Tarefa do exercício:
No trecho sobre óculos, traduza para o inglês a frase "Depois da guerra, comprei os óculos sem aro da década de 1950, como alguns músicos costumavam usar."

Trecho fornecido:
Quando fui convocado, em 1940, logo pensei que meus óculos redondos de aço, de soldado, me tornariam sem atrativos para as mulheres. Entretanto, tinham suas vantagens. De lentes planas, tornavam curvas as linhas retas, e transformavam os edifícios nas formas mais alarmantes, quando eu os olhava sob ângulos diferentes. As pessoas não entendiam quando eu deixava de ouvir o que diziam, e começava a fazer com que uma chaminé de fábrica se inclinasse como a torra de Pisa, pondo a cabeça de lado, contraindo um olho e apontando o outro para o nariz. (Desisti dessa mania quando um homem pensou que eu estava fazendo careta para ele e, infantilmente, revidou, pondo a língua de fora.)
Depois da guerra, comprei os óculos sem aro da década de 1950, como alguns músicos costumavam usar. Recentemente, retirei-os de minha gaveta de equívocos oculares, e coloquei-os, diante de alguns parentes. “Use isso outra vez , Sam”, ulularam, quase desmaiando de tanto rir.

Dados fornecidos:
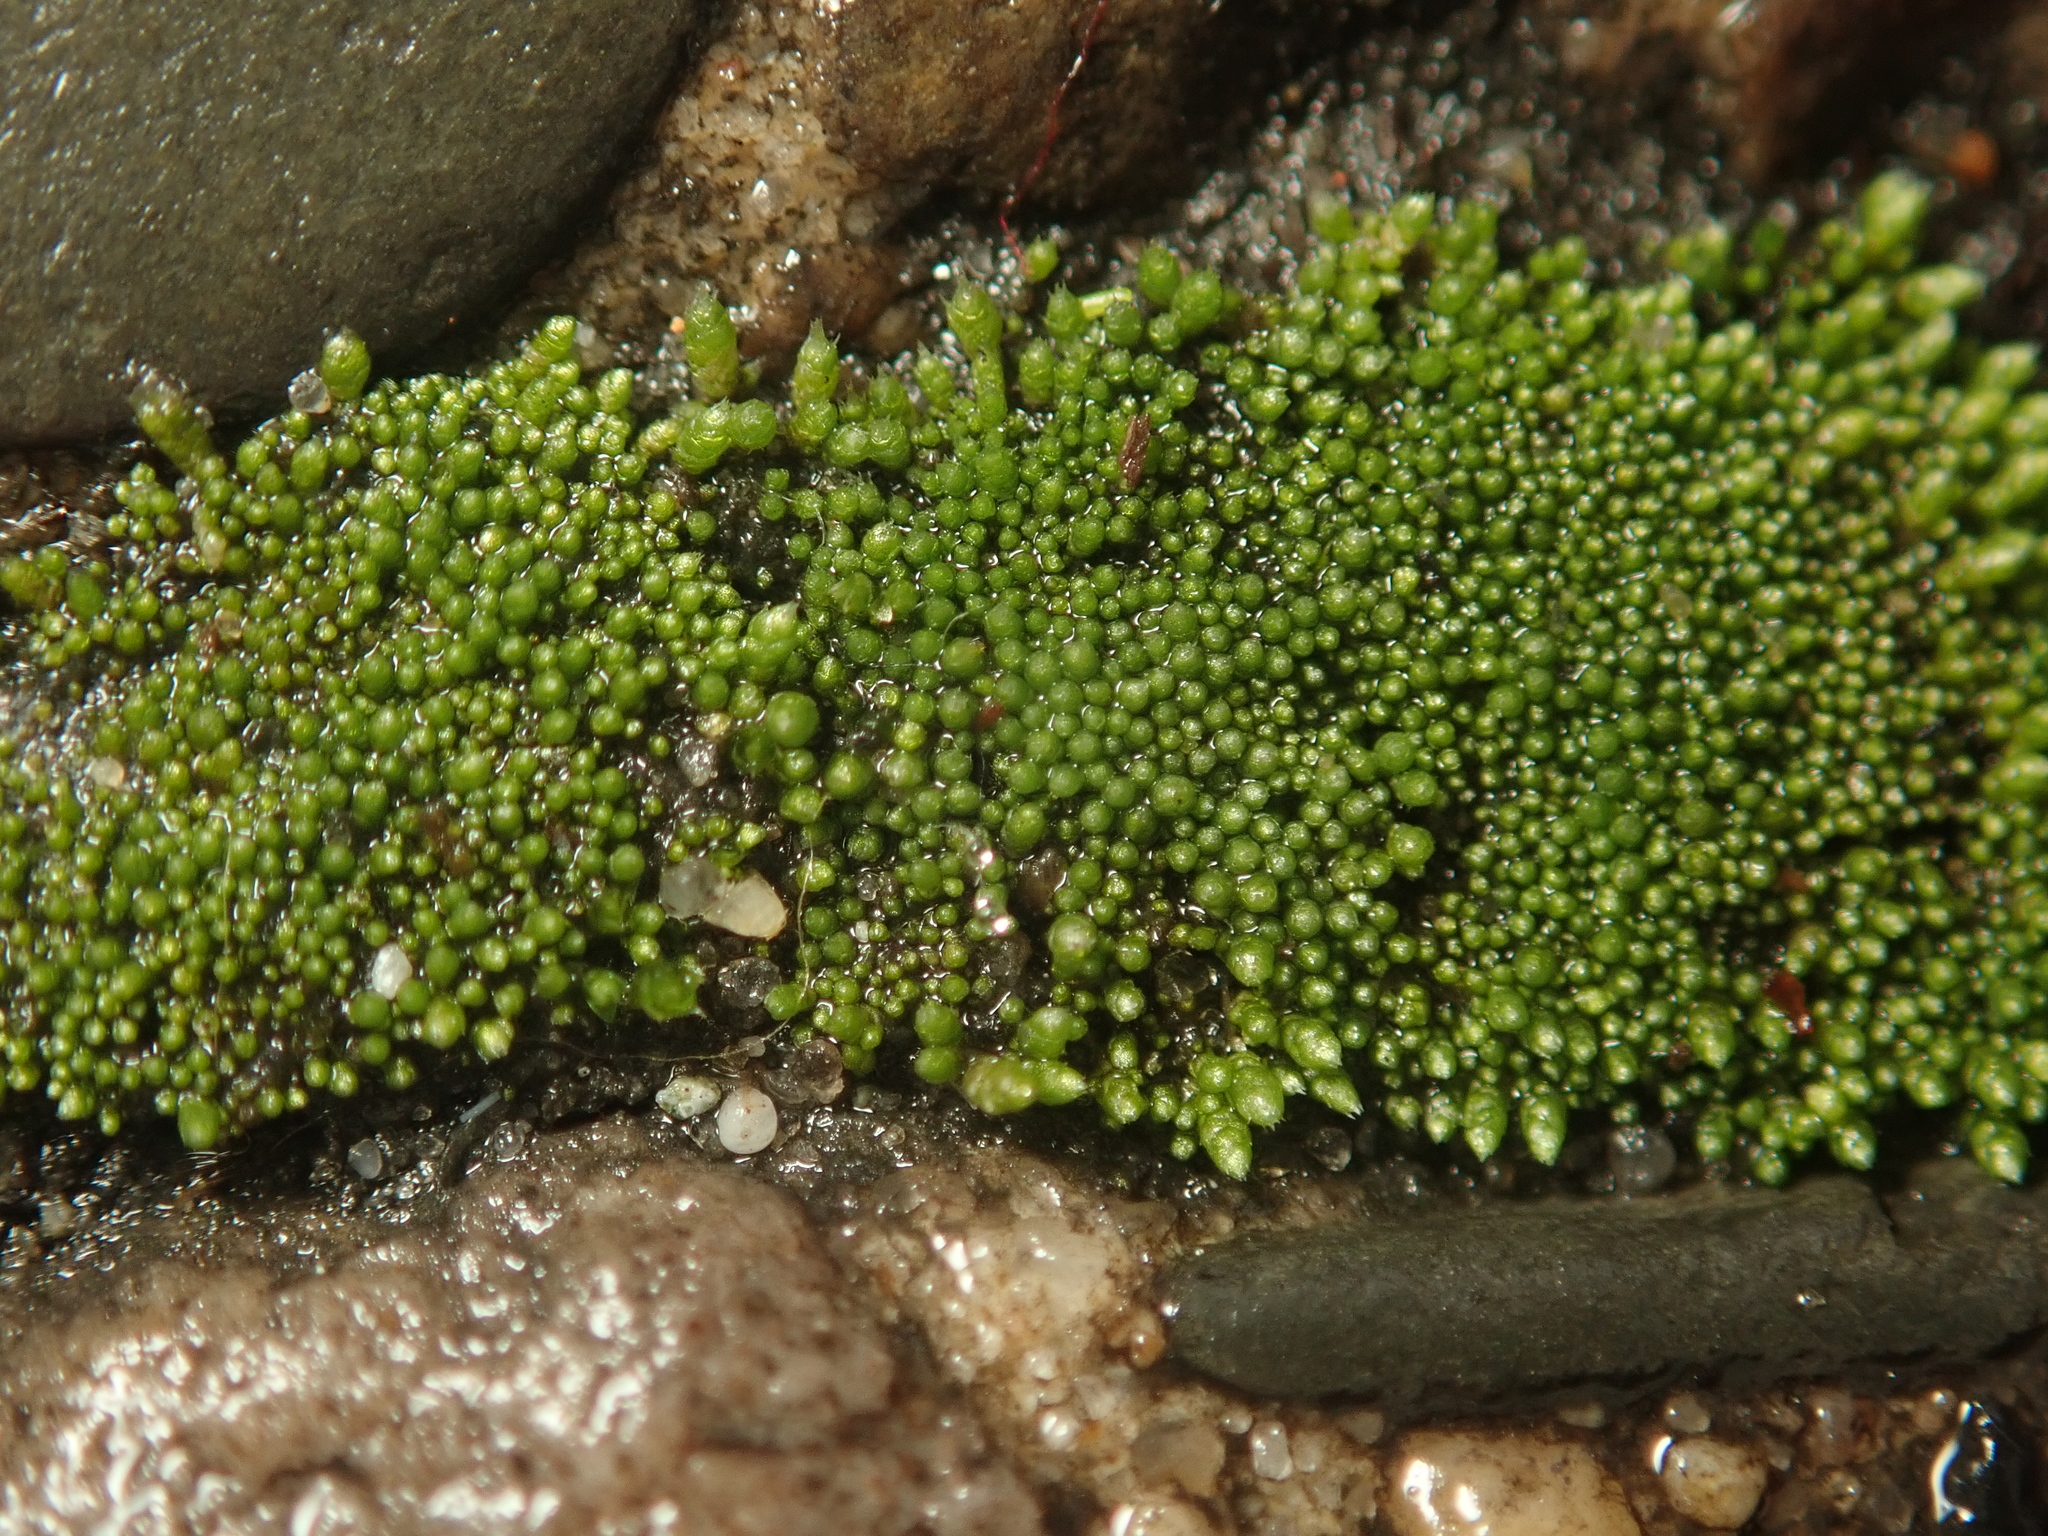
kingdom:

Solução da tarefa:
After the war, I bought the rimless glasses of the 1950s, like the ones some musicians used to wear.